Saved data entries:
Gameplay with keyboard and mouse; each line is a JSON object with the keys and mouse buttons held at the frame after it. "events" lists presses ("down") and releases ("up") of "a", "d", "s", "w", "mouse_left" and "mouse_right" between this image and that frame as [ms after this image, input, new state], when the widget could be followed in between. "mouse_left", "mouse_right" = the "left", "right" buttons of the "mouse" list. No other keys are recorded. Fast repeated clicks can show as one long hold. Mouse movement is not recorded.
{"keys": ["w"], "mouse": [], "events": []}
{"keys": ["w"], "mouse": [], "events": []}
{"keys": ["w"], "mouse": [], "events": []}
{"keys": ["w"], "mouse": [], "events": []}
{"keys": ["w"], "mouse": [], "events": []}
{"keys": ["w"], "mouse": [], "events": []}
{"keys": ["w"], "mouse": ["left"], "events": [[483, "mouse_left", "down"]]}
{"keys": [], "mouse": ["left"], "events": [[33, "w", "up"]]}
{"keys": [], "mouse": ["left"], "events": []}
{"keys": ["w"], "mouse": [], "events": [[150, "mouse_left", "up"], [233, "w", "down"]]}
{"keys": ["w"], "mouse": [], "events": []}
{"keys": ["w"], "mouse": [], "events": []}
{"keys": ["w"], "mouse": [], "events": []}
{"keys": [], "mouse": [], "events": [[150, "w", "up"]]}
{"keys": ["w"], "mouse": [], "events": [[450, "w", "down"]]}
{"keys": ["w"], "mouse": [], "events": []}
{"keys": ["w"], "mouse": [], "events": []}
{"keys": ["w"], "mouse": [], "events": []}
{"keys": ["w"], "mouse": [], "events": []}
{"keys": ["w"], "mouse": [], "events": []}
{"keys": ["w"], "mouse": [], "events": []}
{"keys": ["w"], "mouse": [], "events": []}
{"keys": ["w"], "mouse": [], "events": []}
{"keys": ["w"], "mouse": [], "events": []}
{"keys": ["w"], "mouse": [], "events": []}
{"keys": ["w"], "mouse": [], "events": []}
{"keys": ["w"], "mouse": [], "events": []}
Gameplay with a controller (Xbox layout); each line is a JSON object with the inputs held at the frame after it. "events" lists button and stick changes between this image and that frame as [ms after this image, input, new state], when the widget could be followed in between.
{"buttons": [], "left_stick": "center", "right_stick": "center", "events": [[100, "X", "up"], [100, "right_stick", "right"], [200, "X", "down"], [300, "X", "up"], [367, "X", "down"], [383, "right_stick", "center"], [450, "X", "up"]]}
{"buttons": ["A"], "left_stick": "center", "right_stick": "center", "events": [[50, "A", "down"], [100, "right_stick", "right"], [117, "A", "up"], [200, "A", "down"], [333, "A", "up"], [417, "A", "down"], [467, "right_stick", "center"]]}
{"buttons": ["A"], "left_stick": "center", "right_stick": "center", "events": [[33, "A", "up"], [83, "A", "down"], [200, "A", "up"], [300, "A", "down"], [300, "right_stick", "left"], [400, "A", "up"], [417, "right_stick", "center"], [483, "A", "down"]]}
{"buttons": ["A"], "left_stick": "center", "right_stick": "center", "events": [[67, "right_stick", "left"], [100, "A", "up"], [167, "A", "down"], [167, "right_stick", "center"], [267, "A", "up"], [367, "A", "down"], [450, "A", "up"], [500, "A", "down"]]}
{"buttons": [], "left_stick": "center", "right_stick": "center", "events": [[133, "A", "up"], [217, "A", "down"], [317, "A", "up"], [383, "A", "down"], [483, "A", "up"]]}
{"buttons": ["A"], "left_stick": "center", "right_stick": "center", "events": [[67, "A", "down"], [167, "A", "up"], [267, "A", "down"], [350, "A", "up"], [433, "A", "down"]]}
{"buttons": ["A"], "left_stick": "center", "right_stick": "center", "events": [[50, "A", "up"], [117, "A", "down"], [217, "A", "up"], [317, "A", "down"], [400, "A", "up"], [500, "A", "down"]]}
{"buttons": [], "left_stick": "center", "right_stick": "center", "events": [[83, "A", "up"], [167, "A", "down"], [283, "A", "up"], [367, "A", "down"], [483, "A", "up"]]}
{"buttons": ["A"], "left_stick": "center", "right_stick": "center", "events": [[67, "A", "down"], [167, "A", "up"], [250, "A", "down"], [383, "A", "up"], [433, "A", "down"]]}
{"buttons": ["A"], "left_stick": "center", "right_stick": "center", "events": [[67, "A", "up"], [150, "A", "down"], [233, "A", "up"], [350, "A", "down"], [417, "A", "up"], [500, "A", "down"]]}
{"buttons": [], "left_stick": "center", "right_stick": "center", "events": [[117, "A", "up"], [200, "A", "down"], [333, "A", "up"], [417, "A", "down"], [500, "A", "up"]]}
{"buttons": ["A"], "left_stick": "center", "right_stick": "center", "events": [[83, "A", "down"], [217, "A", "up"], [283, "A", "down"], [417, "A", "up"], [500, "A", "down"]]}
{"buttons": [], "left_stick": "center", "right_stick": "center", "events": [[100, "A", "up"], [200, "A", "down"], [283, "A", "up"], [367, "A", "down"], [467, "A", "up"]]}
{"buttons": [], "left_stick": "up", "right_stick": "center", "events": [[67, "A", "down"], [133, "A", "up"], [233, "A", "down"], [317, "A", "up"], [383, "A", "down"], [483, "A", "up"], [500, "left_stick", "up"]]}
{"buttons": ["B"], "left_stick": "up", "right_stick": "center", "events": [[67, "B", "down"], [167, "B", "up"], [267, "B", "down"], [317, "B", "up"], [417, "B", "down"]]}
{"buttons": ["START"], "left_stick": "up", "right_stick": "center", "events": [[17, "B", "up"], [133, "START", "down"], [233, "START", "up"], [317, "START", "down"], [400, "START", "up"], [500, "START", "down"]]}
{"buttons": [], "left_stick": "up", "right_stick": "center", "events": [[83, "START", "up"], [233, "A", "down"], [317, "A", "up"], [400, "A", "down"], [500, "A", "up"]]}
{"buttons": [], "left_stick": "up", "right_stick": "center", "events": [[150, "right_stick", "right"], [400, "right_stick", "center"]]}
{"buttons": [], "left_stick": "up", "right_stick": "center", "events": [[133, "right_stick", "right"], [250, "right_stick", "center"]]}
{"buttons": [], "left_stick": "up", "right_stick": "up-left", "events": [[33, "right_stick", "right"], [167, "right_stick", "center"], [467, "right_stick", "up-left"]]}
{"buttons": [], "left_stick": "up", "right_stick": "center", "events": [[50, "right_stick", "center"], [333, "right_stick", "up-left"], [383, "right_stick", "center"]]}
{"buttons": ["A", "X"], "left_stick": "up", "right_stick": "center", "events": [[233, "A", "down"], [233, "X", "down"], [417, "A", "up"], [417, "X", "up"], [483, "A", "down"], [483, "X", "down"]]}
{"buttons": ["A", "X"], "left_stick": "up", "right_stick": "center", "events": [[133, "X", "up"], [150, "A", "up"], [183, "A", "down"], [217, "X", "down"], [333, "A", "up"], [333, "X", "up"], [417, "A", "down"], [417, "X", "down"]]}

• Directions: Write out the data above once more, exactly as it stands.

• Written reply:
Gameplay with keyboard and mouse; each line is a JSON object with the keys and mouse buttons held at the frame after it. "events" lists presses ("down") and releases ("up") of "a", "d", "s", "w", "mouse_left" and "mouse_right" between this image and that frame as [ms after this image, input, new state], when the widget could be followed in between. "mouse_left", "mouse_right" = the "left", "right" buttons of the "mouse" list. No other keys are recorded. Fast repeated clicks can show as one long hold. Mouse movement is not recorded.
{"keys": ["w"], "mouse": [], "events": []}
{"keys": ["w"], "mouse": [], "events": []}
{"keys": ["w"], "mouse": [], "events": []}
{"keys": ["w"], "mouse": [], "events": []}
{"keys": ["w"], "mouse": [], "events": []}
{"keys": ["w"], "mouse": [], "events": []}
{"keys": ["w"], "mouse": ["left"], "events": [[483, "mouse_left", "down"]]}
{"keys": [], "mouse": ["left"], "events": [[33, "w", "up"]]}
{"keys": [], "mouse": ["left"], "events": []}
{"keys": ["w"], "mouse": [], "events": [[150, "mouse_left", "up"], [233, "w", "down"]]}
{"keys": ["w"], "mouse": [], "events": []}
{"keys": ["w"], "mouse": [], "events": []}
{"keys": ["w"], "mouse": [], "events": []}
{"keys": [], "mouse": [], "events": [[150, "w", "up"]]}
{"keys": ["w"], "mouse": [], "events": [[450, "w", "down"]]}
{"keys": ["w"], "mouse": [], "events": []}
{"keys": ["w"], "mouse": [], "events": []}
{"keys": ["w"], "mouse": [], "events": []}
{"keys": ["w"], "mouse": [], "events": []}
{"keys": ["w"], "mouse": [], "events": []}
{"keys": ["w"], "mouse": [], "events": []}
{"keys": ["w"], "mouse": [], "events": []}
{"keys": ["w"], "mouse": [], "events": []}
{"keys": ["w"], "mouse": [], "events": []}
{"keys": ["w"], "mouse": [], "events": []}
{"keys": ["w"], "mouse": [], "events": []}
{"keys": ["w"], "mouse": [], "events": []}
Gameplay with a controller (Xbox layout); each line is a JSON object with the inputs held at the frame after it. "events" lists button and stick changes between this image and that frame as [ms after this image, input, new state], when the widget could be followed in between.
{"buttons": [], "left_stick": "center", "right_stick": "center", "events": [[100, "X", "up"], [100, "right_stick", "right"], [200, "X", "down"], [300, "X", "up"], [367, "X", "down"], [383, "right_stick", "center"], [450, "X", "up"]]}
{"buttons": ["A"], "left_stick": "center", "right_stick": "center", "events": [[50, "A", "down"], [100, "right_stick", "right"], [117, "A", "up"], [200, "A", "down"], [333, "A", "up"], [417, "A", "down"], [467, "right_stick", "center"]]}
{"buttons": ["A"], "left_stick": "center", "right_stick": "center", "events": [[33, "A", "up"], [83, "A", "down"], [200, "A", "up"], [300, "A", "down"], [300, "right_stick", "left"], [400, "A", "up"], [417, "right_stick", "center"], [483, "A", "down"]]}
{"buttons": ["A"], "left_stick": "center", "right_stick": "center", "events": [[67, "right_stick", "left"], [100, "A", "up"], [167, "A", "down"], [167, "right_stick", "center"], [267, "A", "up"], [367, "A", "down"], [450, "A", "up"], [500, "A", "down"]]}
{"buttons": [], "left_stick": "center", "right_stick": "center", "events": [[133, "A", "up"], [217, "A", "down"], [317, "A", "up"], [383, "A", "down"], [483, "A", "up"]]}
{"buttons": ["A"], "left_stick": "center", "right_stick": "center", "events": [[67, "A", "down"], [167, "A", "up"], [267, "A", "down"], [350, "A", "up"], [433, "A", "down"]]}
{"buttons": ["A"], "left_stick": "center", "right_stick": "center", "events": [[50, "A", "up"], [117, "A", "down"], [217, "A", "up"], [317, "A", "down"], [400, "A", "up"], [500, "A", "down"]]}
{"buttons": [], "left_stick": "center", "right_stick": "center", "events": [[83, "A", "up"], [167, "A", "down"], [283, "A", "up"], [367, "A", "down"], [483, "A", "up"]]}
{"buttons": ["A"], "left_stick": "center", "right_stick": "center", "events": [[67, "A", "down"], [167, "A", "up"], [250, "A", "down"], [383, "A", "up"], [433, "A", "down"]]}
{"buttons": ["A"], "left_stick": "center", "right_stick": "center", "events": [[67, "A", "up"], [150, "A", "down"], [233, "A", "up"], [350, "A", "down"], [417, "A", "up"], [500, "A", "down"]]}
{"buttons": [], "left_stick": "center", "right_stick": "center", "events": [[117, "A", "up"], [200, "A", "down"], [333, "A", "up"], [417, "A", "down"], [500, "A", "up"]]}
{"buttons": ["A"], "left_stick": "center", "right_stick": "center", "events": [[83, "A", "down"], [217, "A", "up"], [283, "A", "down"], [417, "A", "up"], [500, "A", "down"]]}
{"buttons": [], "left_stick": "center", "right_stick": "center", "events": [[100, "A", "up"], [200, "A", "down"], [283, "A", "up"], [367, "A", "down"], [467, "A", "up"]]}
{"buttons": [], "left_stick": "up", "right_stick": "center", "events": [[67, "A", "down"], [133, "A", "up"], [233, "A", "down"], [317, "A", "up"], [383, "A", "down"], [483, "A", "up"], [500, "left_stick", "up"]]}
{"buttons": ["B"], "left_stick": "up", "right_stick": "center", "events": [[67, "B", "down"], [167, "B", "up"], [267, "B", "down"], [317, "B", "up"], [417, "B", "down"]]}
{"buttons": ["START"], "left_stick": "up", "right_stick": "center", "events": [[17, "B", "up"], [133, "START", "down"], [233, "START", "up"], [317, "START", "down"], [400, "START", "up"], [500, "START", "down"]]}
{"buttons": [], "left_stick": "up", "right_stick": "center", "events": [[83, "START", "up"], [233, "A", "down"], [317, "A", "up"], [400, "A", "down"], [500, "A", "up"]]}
{"buttons": [], "left_stick": "up", "right_stick": "center", "events": [[150, "right_stick", "right"], [400, "right_stick", "center"]]}
{"buttons": [], "left_stick": "up", "right_stick": "center", "events": [[133, "right_stick", "right"], [250, "right_stick", "center"]]}
{"buttons": [], "left_stick": "up", "right_stick": "up-left", "events": [[33, "right_stick", "right"], [167, "right_stick", "center"], [467, "right_stick", "up-left"]]}
{"buttons": [], "left_stick": "up", "right_stick": "center", "events": [[50, "right_stick", "center"], [333, "right_stick", "up-left"], [383, "right_stick", "center"]]}
{"buttons": ["A", "X"], "left_stick": "up", "right_stick": "center", "events": [[233, "A", "down"], [233, "X", "down"], [417, "A", "up"], [417, "X", "up"], [483, "A", "down"], [483, "X", "down"]]}
{"buttons": ["A", "X"], "left_stick": "up", "right_stick": "center", "events": [[133, "X", "up"], [150, "A", "up"], [183, "A", "down"], [217, "X", "down"], [333, "A", "up"], [333, "X", "up"], [417, "A", "down"], [417, "X", "down"]]}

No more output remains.